These n ew smart TVs come equipped with Amazon’s Fire TV technology, which allows users to not just access a wide variety of online content, but also to use Amazon’s Alexa voice-activated system. The announcement says that this allows the Fire TVs to continue “to improve even after your purchase, with more new Alexa skills, software features, and applications added regularly. Tens of thousands of Alexa skills are already accessible today, allowing you to have amazing entertainment experiences, view and control your smart home connected cameras, lighting, security systems, and more.”

Not only will the Amazon-connected TVs be sold at Best Buy, but Best Buy also will have a presence on Amazon’s site as a third-party merchant for the first time.

The Wall Street Journal writes that “the two companies say they have been partners for years, and Amazon products such as Kindle e-readers have long been sold in Best Buy stores. But the new partnership brings potential benefits for both companies as sales of so-called smart TVs continue to climb. It provides Best Buy with access to Amazon’s online customers for the first time, while broadening Amazon’s potential audience for products that feature its Alexa voice assistant. Amazon, which has been expanding its physical footprint through its own stores, has deepened its reach into consumers’ homes in recent years, starting with Kindles and more recently with its line of Echo home speakers, which star Alexa.”

Jeff Bezos, founder/CEO of Amazon, conceded the importance of bricks-and-mortar in selling televisions when announcing the partnership: “Best Buy, with a very large physical footprint, lets people come into the stores and see the product, which is very important … People do want to come in and see the TV, they want to experiment with the TV, try it out.”

GeekWire writes that “a deep level of integration and trust is surely not the traditional relationship between Amazon and physical retailers. Best Buy’s new status as a third-party seller on Amazon is especially notable, as the Minneapolis-based chain has stood out as a comeback story after online retail upended the world of traditional retail. The company currently has more than 1,000 stores in North America.
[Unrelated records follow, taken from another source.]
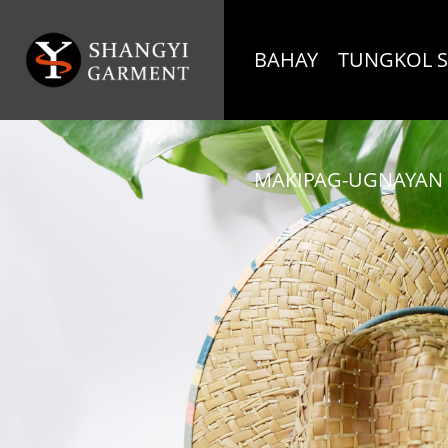
BAHAY
TUNGKOL S
MAKIPAG-UGNAYAN 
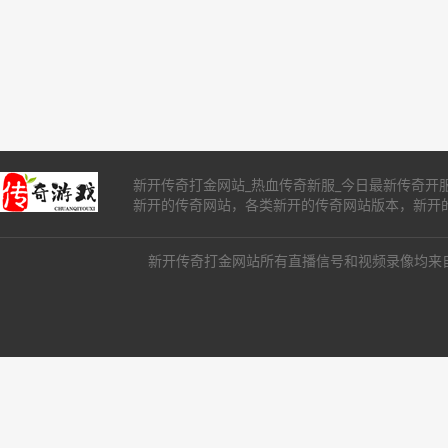
新开传奇打金网站_热血传奇新服_今日最新传奇开服表_
新开的传奇网站，各类新开的传奇网站版本，新开
新开传奇打金网站所有直播信号和视频录像均来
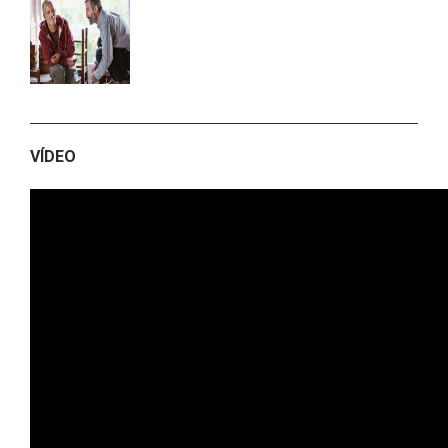
VÍDEO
“Whether the partnership leads to bigger things between the companies remains to be seen, but it’s clear that Amazon is looking for more and more ways to extend its reach into physical stores — from its $13.7 billion Whole Foods acquisition to its fledgling line of bookstores, grocery stores and pickup locations.”

Best Buy has about 1,000 stores around the country, and has improved its fortunes by creating in-store boutiques for brands such as Apple and Samsung and using in-store inventory to fulfill online orders from local shoppers, rather than using centralized warehouses.
KC's View:
I totally get this, and certainly think that if I’m in the market for a new TV I might wander into a best Buy - which I haven’t for a long, long time - to see the new Fire TVs. Would I then go buy one online instead of in the store? Not sure … it depends on price and maybe on service.

I have to believe that this is a risk for Best Buy, but it clearly believes that you keep your enemies closer. If this is Amazon’s world and we’re all just living in it, then making this sort of deal makes sense.